As the old adage goes, opinions are like assholes – everyone has one, and most of them stink. Savvy clients work with experienced agencies because they can use their years of experience to solve a brief in a commercially effective way. In short, it pays to hire someone who knows what they’re doing.
There was a meme doing the rounds a few years back – a sliding scale of how much to charge for design work. The simplest option, “I design everything” was the cheapest, progressing through “I design, you watch”, then “…you advise”, “…you help” and so on. The most expensive tier brought it full circle: “You design everything.”
It’s an in-joke designed to raise a weary smile in designers for whom relentless client ‘opinions’ are the bane of their working life. But there’s a serious point in there too. Our clients are the experts at what they do. We are the experts at what we do. Together, we build a fruitful collaboration based on our relative areas of expertise.
That’s not to say that great ideas can’t come from the client side. In fact, they often do. Design-savvy clients see the process as a partnership that draws on our individual strengths, and we welcome their informed opinions with open arms. No, we’re talking about uniformed opinions. In other words, personal preferences.
Clients who lean towards a particular colour choice purely because they like it, rather than understanding how a brand palette must be carefully crafted to suit the needs of their business, and the tastes of their customers.
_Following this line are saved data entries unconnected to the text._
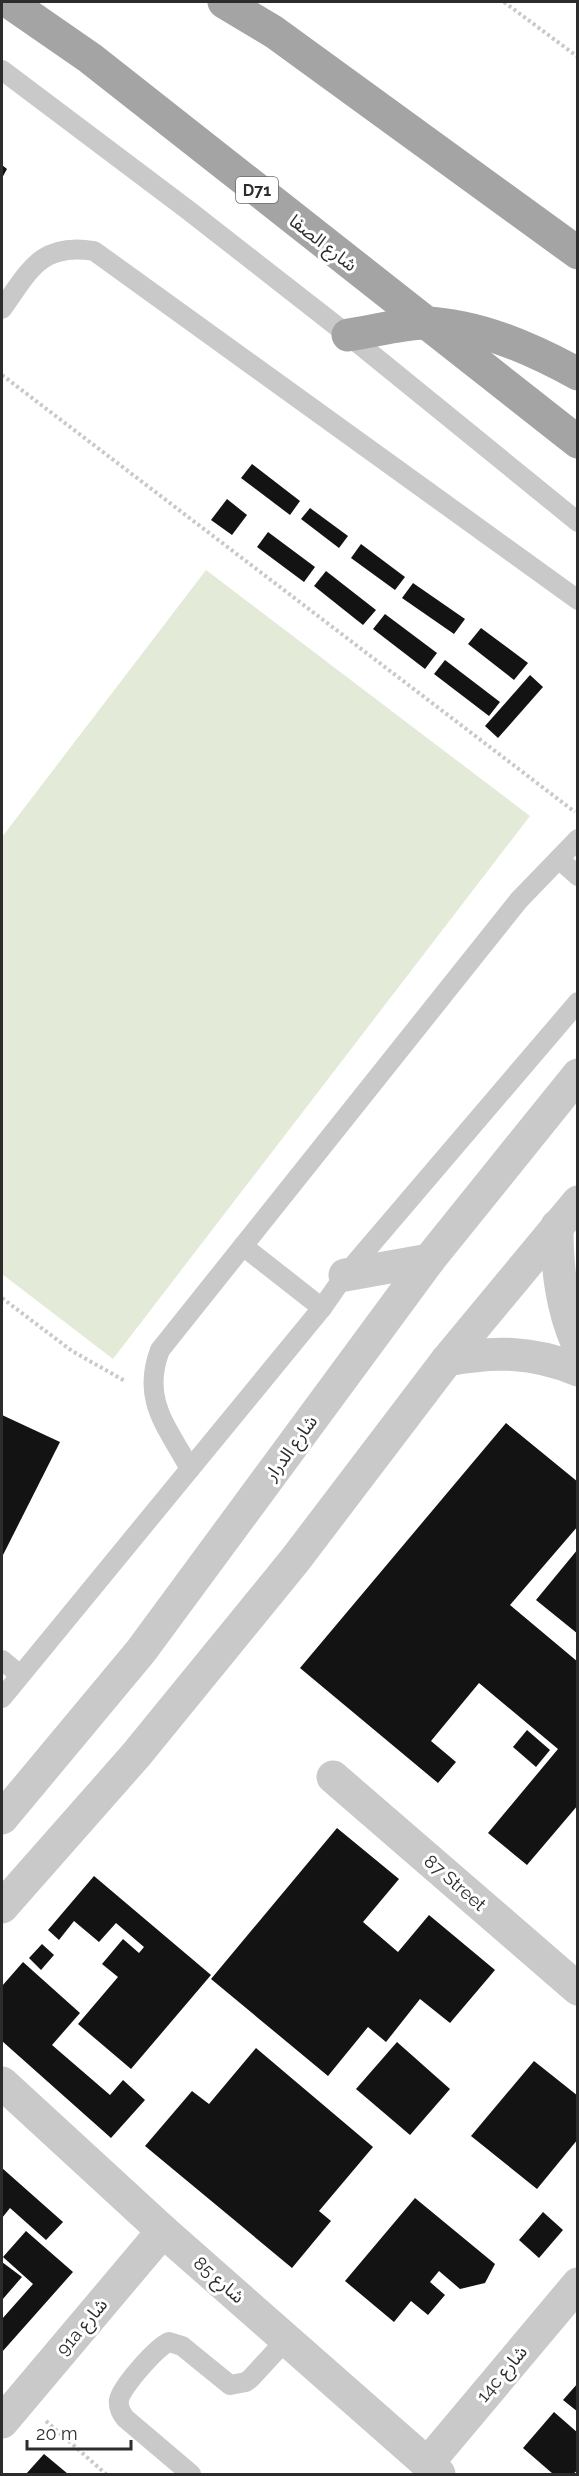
<svg xmlns="http://www.w3.org/2000/svg" width="579" height="2476" font-family="Raleway,'Noto Sans Arabic',sans-serif">
  <style>
    .green { fill: #e3ebd8 }
    .building { fill: #131313 }
    .lines { fill: none; stroke-linecap: round; stroke-linejoin: round }
    .path { stroke: #c9c9c9; stroke-width: 4; stroke-dasharray: 3 3; stroke-linecap: butt }
    .lane { stroke: #c9c9c9; stroke-width: 20 }
    .street { stroke: #c9c9c9; stroke-width: 33 }
    .primary { stroke: #a4a4a4; stroke-width: 33 }
    .labels { text-anchor: middle; stroke-width: 6; stroke-linejoin: round; paint-order: stroke }
    .shield { fill: #fff; stroke: #6b6b6b; stroke-width: 1.5 }
    .shield-label { font-size: 16px; font-weight: bold; fill: #2c2c2c }
    .street-label { font-size: 18px; fill: #2c2c2c; stroke: #fff }
  </style>
  <rect width="100%" height="100%" fill="#fff"/>
  <polygon class="green" points="206,570 530,816 113,1359 2,1274 2,837"/>
  <g class="building">
    <polygon points="2,165 7,169 2,178"/>
    <polygon points="252,464 300,501 290,515 241,478"/>
    <polygon points="227,499 247,515 232,535 211,520"/>
    <polygon points="310,508 348,536 339,548 301,519"/>
    <polygon points="268,532 315,567 304,582 257,547"/>
    <polygon points="361,544 405,577 395,590 351,558"/>
    <polygon points="326,571 376,610 363,625 314,586"/>
    <polygon points="413,583 465,619 454,634 402,598"/>
    <polygon points="385,614 437,653 425,669 373,629"/>
    <polygon points="481,628 528,663 514,680 468,644"/>
    <polygon points="445,660 500,702 489,716 434,674"/>
    <polygon points="530,675 543,687 498,738 485,726"/>
    <polygon points="2,1415 60,1442 2,1557"/>
    <polygon points="506,1423 578,1482 578,1526 510,1605 578,1662 578,1805 527,1865 488,1833 558,1749 479,1683 431,1741 456,1762 438,1783 300,1668"/>
    <polygon points="578,1549 578,1634 536,1600"/>
    <polygon points="527,1730 550,1750 536,1767 513,1747"/>
    <polygon points="337,1828 399,1879 363,1922 398,1952 429,1915 495,1970 450,2023 420,1999 386,2042 368,2027 328,2076 211,1979"/>
    <polygon points="94,1876 211,1975 131,2069 78,2024 118,1977 102,1964 123,1939 139,1953 144,1947 116,1923 99,1942 74,1921 59,1940 48,1930"/>
    <polygon points="42,1944 54,1955 41,1970 29,1958"/>
    <polygon points="23,1962 80,2013 52,2045 110,2095 123,2080 145,2100 111,2138 2,2041 2,1986"/>
    <polygon points="397,2042 450,2089 410,2135 356,2089"/>
    <polygon points="256,2048 373,2147 319,2211 331,2221 292,2268 145,2146 192,2091 209,2104"/>
    <polygon points="534,2061 578,2096 578,2139 537,2189 471,2136"/>
    <polygon points="2,2168 63,2222 46,2240 10,2208 2,2218"/>
    <polygon points="415,2198 495,2264 485,2283 460,2289 439,2271 430,2282 445,2295 428,2315 411,2301 394,2322 345,2281"/>
    <polygon points="543,2212 563,2230 539,2258 519,2240"/>
    <polygon points="26,2231 73,2272 2,2352 2,2319 33,2284 3,2257"/>
    <polygon points="2,2262 22,2277 2,2300"/>
    <polygon points="578,2383 578,2412 563,2400"/>
    <polygon points="554,2412 578,2433 578,2470 573,2474 553,2474 523,2448"/>
    <polygon points="44,2454 68,2474 26,2474"/>
  </g>
  <g class="lines">
    <g class="path">
      <polyline points="504,2 578,57"/>
      <polyline points="2,375 575,812"/>
      <polyline points="2,1298 72,1351 125,1381"/>
      <polyline points="46,2421 106,2474"/>
    </g>
    <g class="lane">
      <polyline points="2,70 188,210 348,335 578,522"/>
      <path d="M2,309c27,-38 39,-67 92,-58l484,349"/>
      <polyline points="559,859 578,876"/>
      <polyline points="243,1246 322,1308"/>
      <path d="M190,1469c-23,-43 -49,-69 -30,-119l359,-450 59,-61"/>
      <polyline points="2,1660 20,1675"/>
      <polyline points="2,1698 322,1308 345,1275 578,1002"/>
      <path d="M191,2474l-66,-56c-4,-5 -7,-11 -6,-18 2,-13 38,-53 50,-58l13,4 48,39 16,-3 5,-4 35,-38"/>
    </g>
    <g class="street">
      <path d="M557,1226c0,41 4,81 21,119"/>
      <polyline points="345,1275 429,1260"/>
      <path d="M447,1360c46,-9 86,-9 131,10"/>
      <polyline points="333,1777 578,1989"/>
      <polyline points="2,1818 141,1651 429,1260 578,1075"/>
      <polyline points="2,1907 136,1755 295,1560 447,1360 578,1202"/>
      <polyline points="2,2083 163,2231 439,2474"/>
      <polyline points="2,2422 163,2231"/>
      <polyline points="427,2464 578,2284"/>
    </g>
    <g class="primary">
      <polyline points="9,2 90,58 578,442"/>
      <polyline points="224,2 274,32 578,253"/>
      <path d="M348,335c22,-3 56,-12 77,-12 54,2 107,26 153,51"/>
    </g>
  </g>
  <g class="labels">
    <rect class="shield" x="236" y="177" width="42" height="26" rx="4.5"/>
    <g class="shield-label">
      <text x="257" y="196">D71</text>
    </g>
    <g class="street-label">
      <text transform="translate(323 243) rotate(38)" y="6">شارع الصفا</text>
      <text transform="translate(291 1448) rotate(-54)" y="6">شارع الدرار</text>
      <text transform="translate(455 1883) rotate(41)" y="6">87 Street</text>
      <text transform="translate(219 2280) rotate(41)" y="6">شارع 85</text>
      <text transform="translate(82 2327) rotate(-50)" y="6">91a شارع</text>
      <text transform="translate(502 2374) rotate(-50)" y="6">14c شارع</text>
    </g>
  </g>
  <rect width="579" height="2476" fill="none" stroke="#2c2c2c" stroke-width="6"/>
  <path d="M27 2440v9h104v-9" fill="none" stroke="#2c2c2c" stroke-width="3"/>
  <text x="36" y="2440" font-size="18" fill="#2c2c2c" stroke="#ffffff" stroke-width="4.5" paint-order="stroke">20 m</text>
</svg>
Clients who request a last-minute change to the typeface on a whim because they spotted a font they liked on a menu, blind to all the factors that we’ve already considered – like legibility, brand personality, and whether it’s actually fit for purpose across print, digital and any other intended uses.
Clients who, rather than providing the top-level input we need to progress and refine a design concept, roll up their sleeves and get stuck into the little details – make the logo a fraction bigger, shift that line a pixel to the right, and so on. It’s simple enough: if you’ve hired an experienced design agency to solve your brief, trust that they know what they’re talking about. We haven’t had enough of experts – have you?